● DATA UNDER STUDY:
★ ★ ★

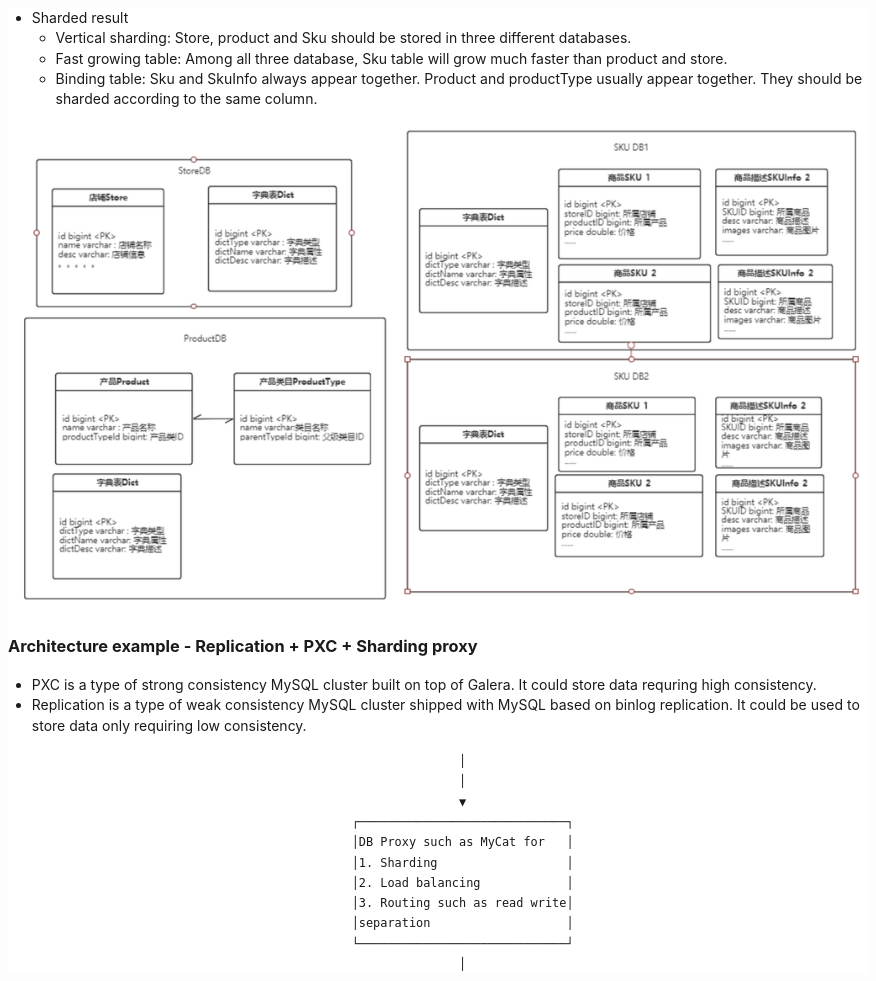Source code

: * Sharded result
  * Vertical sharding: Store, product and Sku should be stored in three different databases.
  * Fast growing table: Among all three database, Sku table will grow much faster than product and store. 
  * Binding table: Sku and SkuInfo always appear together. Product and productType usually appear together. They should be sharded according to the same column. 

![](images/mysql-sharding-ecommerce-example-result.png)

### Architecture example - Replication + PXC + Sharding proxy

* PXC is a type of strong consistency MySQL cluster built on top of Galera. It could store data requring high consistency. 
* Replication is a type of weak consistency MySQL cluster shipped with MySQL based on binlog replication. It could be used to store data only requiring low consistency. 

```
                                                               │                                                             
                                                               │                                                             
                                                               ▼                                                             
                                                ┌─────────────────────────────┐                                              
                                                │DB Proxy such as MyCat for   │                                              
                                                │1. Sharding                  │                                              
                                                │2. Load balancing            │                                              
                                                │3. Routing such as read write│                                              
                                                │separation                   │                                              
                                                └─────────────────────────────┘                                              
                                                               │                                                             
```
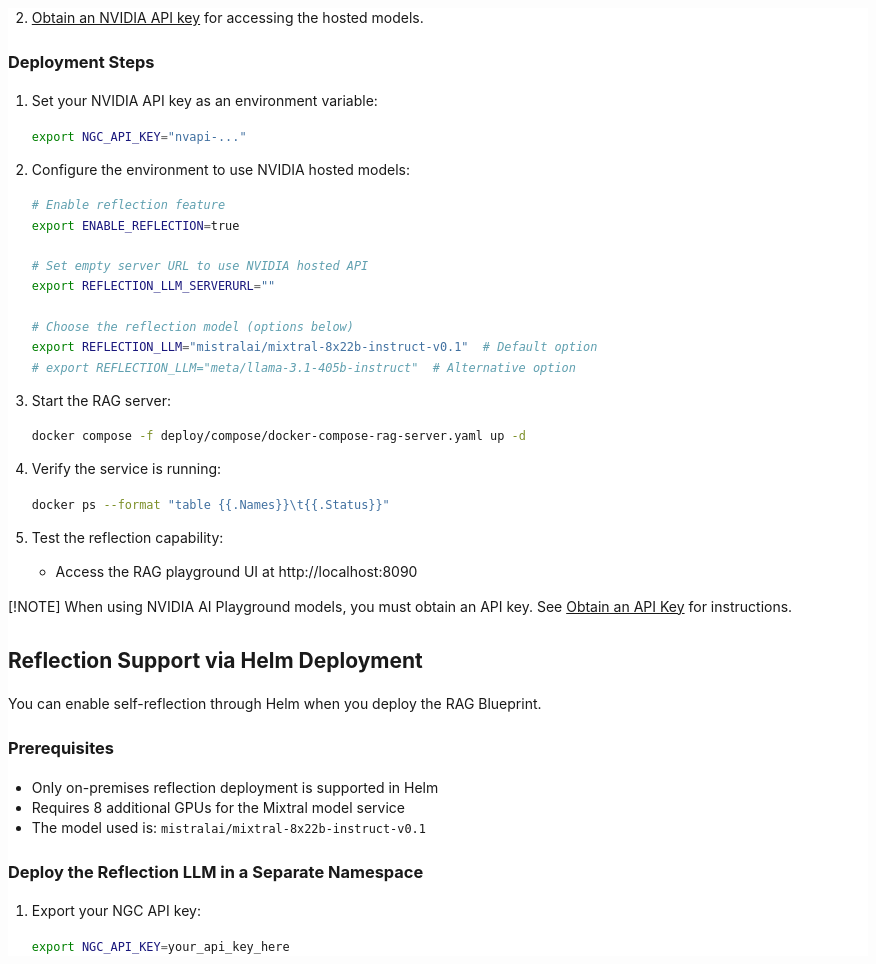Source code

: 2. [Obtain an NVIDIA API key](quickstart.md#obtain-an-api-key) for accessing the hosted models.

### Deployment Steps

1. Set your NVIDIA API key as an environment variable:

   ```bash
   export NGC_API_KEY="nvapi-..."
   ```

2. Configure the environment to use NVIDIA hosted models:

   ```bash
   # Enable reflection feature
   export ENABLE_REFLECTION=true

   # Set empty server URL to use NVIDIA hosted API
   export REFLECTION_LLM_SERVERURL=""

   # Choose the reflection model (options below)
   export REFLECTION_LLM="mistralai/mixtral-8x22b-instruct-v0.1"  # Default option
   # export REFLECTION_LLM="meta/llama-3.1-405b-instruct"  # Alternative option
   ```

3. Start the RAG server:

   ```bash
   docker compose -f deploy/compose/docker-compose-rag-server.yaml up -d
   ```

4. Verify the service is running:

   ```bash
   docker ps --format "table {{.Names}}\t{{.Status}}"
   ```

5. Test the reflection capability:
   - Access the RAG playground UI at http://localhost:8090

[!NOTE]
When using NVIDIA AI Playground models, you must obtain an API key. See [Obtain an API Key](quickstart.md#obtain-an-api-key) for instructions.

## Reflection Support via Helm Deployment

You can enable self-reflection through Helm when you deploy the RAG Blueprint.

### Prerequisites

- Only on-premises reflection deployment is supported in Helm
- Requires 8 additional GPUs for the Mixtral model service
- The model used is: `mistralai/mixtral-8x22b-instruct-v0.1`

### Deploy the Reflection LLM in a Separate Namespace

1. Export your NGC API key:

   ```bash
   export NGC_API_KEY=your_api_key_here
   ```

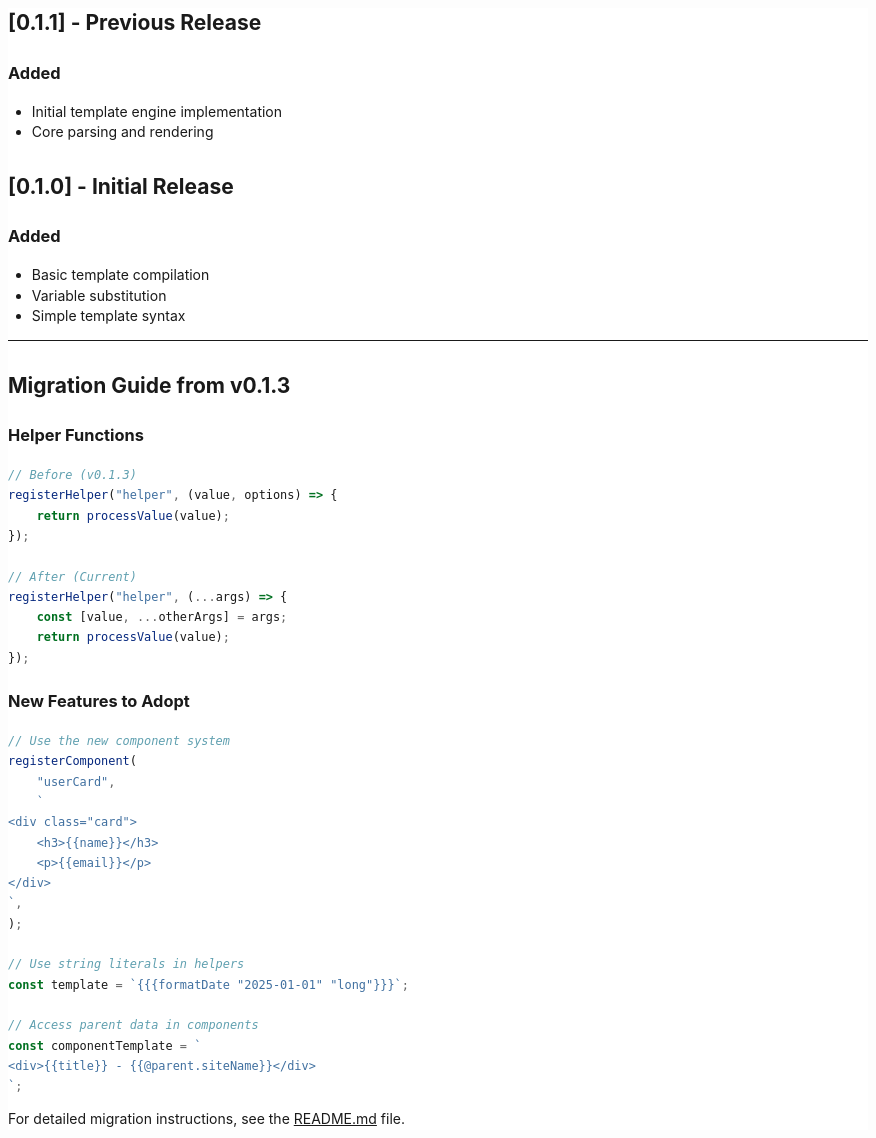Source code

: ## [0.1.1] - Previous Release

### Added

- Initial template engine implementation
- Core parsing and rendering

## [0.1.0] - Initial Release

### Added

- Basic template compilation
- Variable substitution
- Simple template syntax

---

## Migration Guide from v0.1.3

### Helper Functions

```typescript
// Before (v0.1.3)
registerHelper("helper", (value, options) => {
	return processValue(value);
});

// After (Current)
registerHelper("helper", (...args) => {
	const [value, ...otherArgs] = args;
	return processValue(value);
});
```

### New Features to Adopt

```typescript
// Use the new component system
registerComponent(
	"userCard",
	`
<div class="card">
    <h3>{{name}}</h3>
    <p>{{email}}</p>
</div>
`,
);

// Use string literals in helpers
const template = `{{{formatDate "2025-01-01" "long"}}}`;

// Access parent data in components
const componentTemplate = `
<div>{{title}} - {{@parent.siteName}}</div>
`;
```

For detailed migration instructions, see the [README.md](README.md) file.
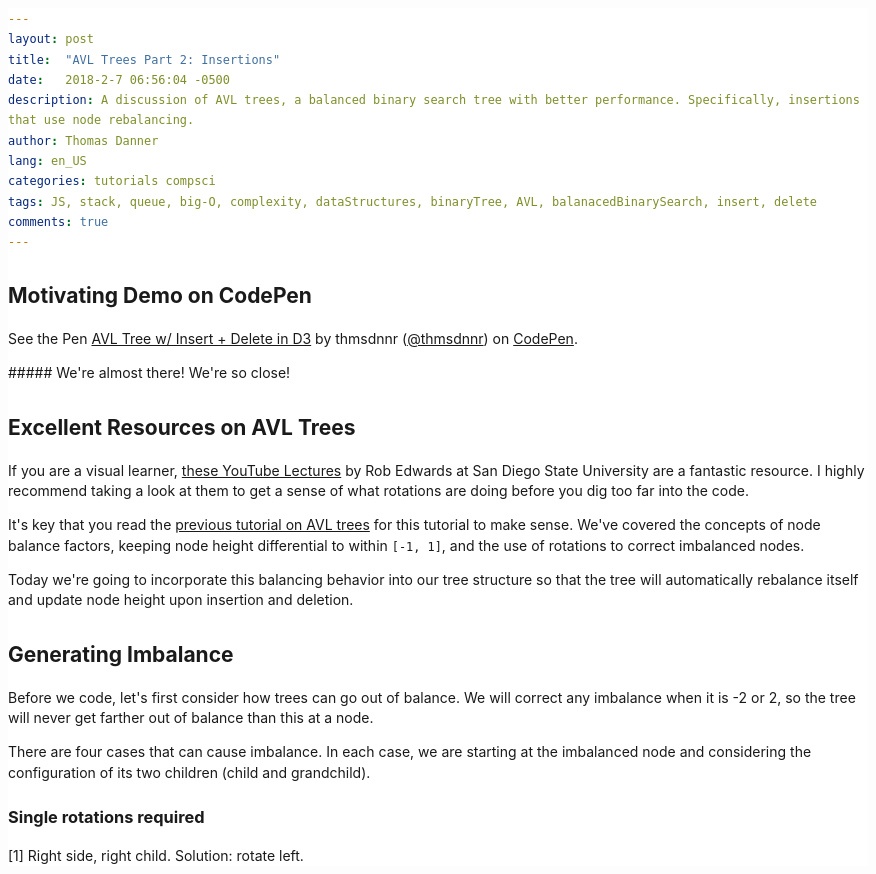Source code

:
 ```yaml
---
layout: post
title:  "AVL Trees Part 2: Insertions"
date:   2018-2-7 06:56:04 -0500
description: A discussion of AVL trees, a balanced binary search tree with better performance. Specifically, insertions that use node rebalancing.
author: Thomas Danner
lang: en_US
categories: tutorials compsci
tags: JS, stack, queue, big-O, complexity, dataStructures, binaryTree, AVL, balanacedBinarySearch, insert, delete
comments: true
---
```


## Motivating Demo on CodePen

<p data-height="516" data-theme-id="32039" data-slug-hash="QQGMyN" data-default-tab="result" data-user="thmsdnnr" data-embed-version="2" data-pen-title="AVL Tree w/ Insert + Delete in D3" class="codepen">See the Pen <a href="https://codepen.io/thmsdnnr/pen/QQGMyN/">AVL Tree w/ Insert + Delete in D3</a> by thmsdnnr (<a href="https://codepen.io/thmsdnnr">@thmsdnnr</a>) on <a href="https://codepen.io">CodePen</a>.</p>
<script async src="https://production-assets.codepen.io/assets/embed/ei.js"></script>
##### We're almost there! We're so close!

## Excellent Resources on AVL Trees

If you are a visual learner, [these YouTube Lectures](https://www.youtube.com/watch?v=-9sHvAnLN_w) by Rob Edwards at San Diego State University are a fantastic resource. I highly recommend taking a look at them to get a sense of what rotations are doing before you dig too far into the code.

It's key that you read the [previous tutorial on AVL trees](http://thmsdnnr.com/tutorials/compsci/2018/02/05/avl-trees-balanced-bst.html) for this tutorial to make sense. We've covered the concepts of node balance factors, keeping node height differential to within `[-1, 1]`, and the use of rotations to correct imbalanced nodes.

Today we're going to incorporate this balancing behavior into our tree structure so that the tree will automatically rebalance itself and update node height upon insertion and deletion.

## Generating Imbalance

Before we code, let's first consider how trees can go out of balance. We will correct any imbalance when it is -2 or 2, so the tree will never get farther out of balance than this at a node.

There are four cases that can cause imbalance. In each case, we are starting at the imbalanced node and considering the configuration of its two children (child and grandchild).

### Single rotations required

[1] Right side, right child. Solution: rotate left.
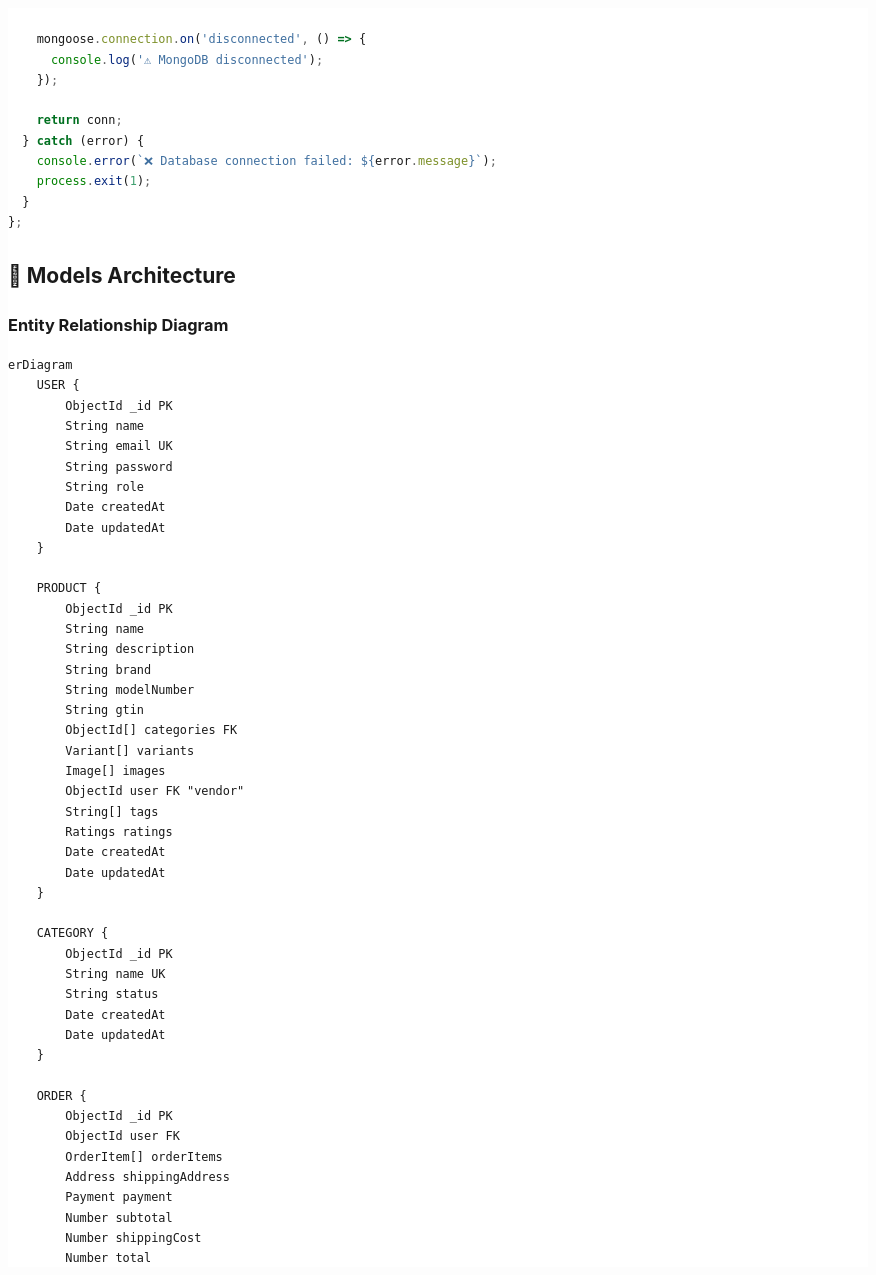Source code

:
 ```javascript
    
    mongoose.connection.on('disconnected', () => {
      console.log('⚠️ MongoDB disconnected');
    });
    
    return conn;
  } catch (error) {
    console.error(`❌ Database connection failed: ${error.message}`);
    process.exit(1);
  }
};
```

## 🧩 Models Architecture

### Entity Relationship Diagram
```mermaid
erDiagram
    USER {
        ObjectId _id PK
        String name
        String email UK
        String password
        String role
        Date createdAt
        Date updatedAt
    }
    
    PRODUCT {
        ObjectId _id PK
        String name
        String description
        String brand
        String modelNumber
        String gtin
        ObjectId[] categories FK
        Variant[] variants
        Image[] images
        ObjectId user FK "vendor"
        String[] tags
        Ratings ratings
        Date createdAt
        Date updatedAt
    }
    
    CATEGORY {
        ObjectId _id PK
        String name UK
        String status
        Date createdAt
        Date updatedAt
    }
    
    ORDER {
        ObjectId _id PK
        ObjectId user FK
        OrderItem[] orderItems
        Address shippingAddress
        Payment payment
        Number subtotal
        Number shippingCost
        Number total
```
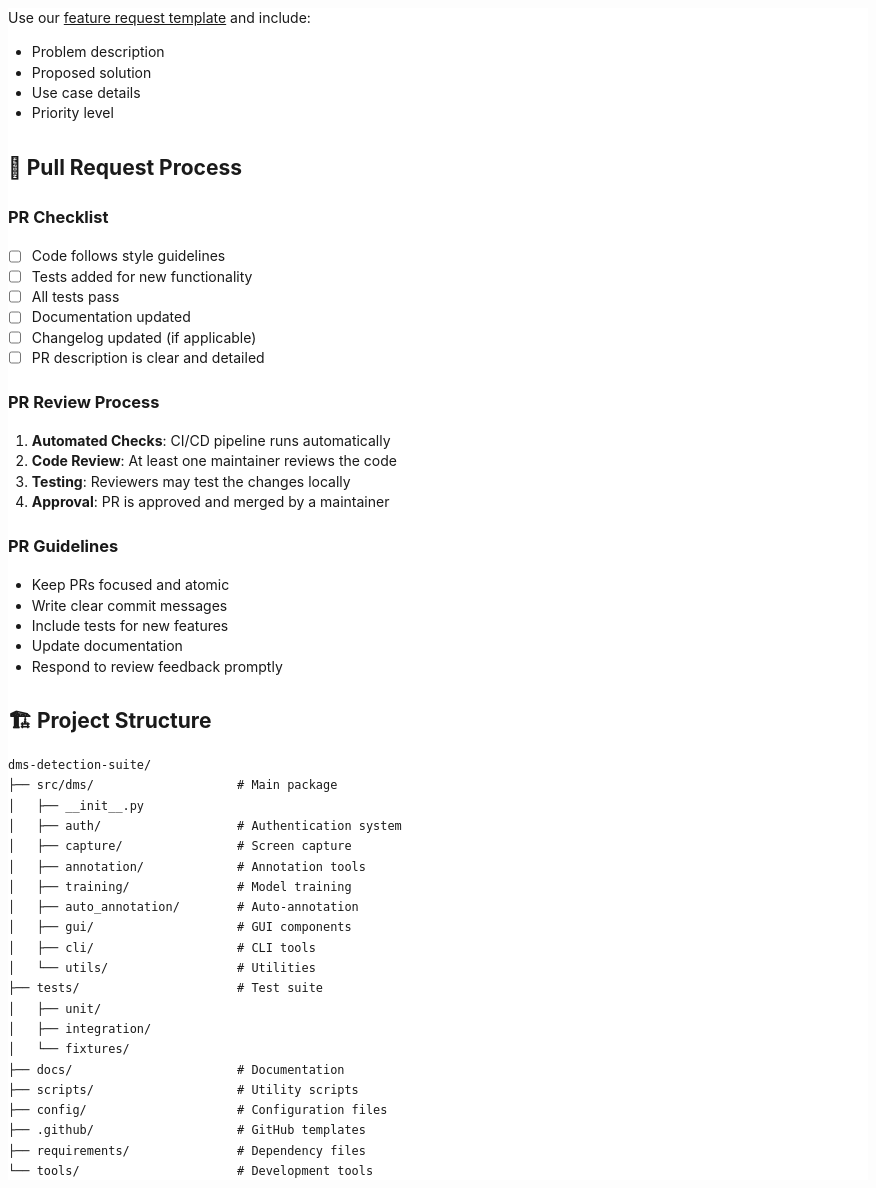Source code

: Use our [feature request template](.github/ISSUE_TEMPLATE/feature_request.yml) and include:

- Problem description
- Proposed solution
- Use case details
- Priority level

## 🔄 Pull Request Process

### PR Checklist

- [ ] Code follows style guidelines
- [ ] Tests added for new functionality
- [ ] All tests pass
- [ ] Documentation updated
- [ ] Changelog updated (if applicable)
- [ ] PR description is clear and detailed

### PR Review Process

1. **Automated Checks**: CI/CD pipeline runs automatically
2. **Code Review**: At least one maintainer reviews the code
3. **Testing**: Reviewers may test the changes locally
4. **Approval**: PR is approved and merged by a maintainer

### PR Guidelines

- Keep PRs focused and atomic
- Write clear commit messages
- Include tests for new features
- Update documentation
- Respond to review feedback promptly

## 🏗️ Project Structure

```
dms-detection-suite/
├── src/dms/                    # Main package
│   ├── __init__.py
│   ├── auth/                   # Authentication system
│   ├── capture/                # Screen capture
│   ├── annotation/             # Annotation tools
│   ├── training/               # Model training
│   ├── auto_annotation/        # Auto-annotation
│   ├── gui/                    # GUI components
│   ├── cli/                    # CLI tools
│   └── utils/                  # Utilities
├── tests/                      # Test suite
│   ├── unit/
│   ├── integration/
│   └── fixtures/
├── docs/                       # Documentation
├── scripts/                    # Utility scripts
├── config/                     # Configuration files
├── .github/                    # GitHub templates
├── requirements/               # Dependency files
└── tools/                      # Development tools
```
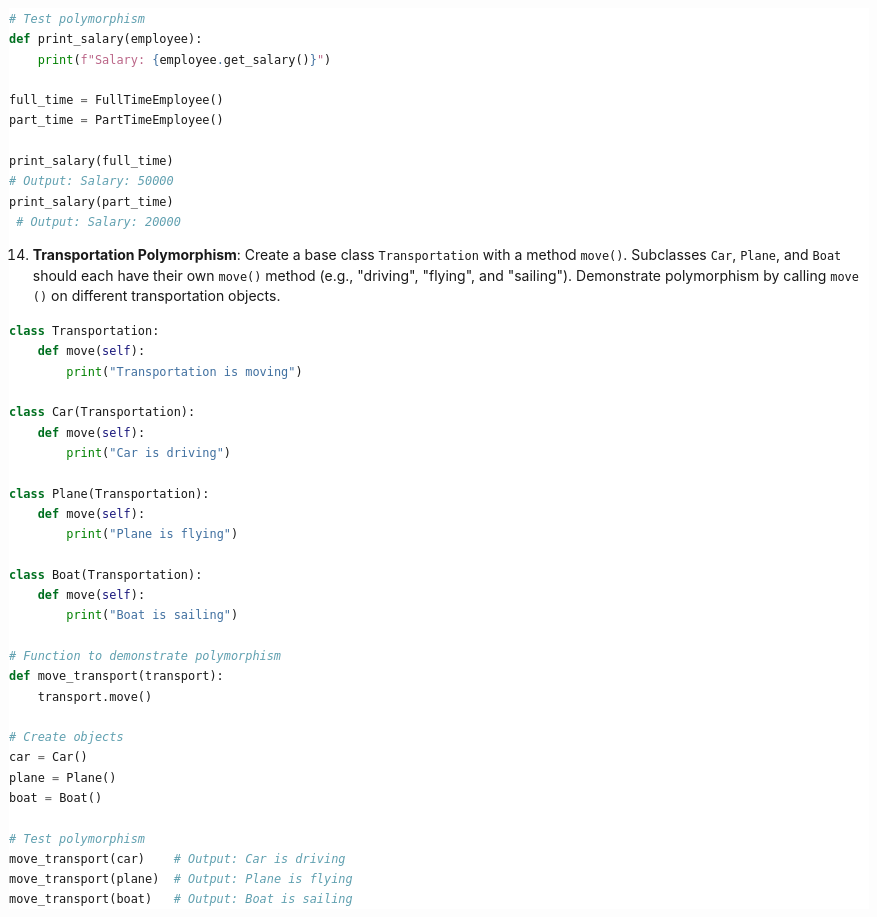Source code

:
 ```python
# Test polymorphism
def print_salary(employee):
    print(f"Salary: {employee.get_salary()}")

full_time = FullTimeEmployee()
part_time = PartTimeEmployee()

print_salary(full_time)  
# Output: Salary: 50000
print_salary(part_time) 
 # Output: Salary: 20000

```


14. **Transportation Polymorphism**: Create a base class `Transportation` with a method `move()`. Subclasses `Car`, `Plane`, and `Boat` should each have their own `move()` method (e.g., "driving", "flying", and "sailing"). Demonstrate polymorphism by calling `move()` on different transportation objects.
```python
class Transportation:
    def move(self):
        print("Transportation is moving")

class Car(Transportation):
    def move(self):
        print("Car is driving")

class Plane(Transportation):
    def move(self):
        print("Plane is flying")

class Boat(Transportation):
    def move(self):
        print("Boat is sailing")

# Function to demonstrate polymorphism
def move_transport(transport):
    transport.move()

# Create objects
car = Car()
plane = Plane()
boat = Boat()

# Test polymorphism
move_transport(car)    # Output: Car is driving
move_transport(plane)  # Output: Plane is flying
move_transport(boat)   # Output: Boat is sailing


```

★ ★ ★

In the data, count the lines that include the string "detailed", then give that number and nothing more.

2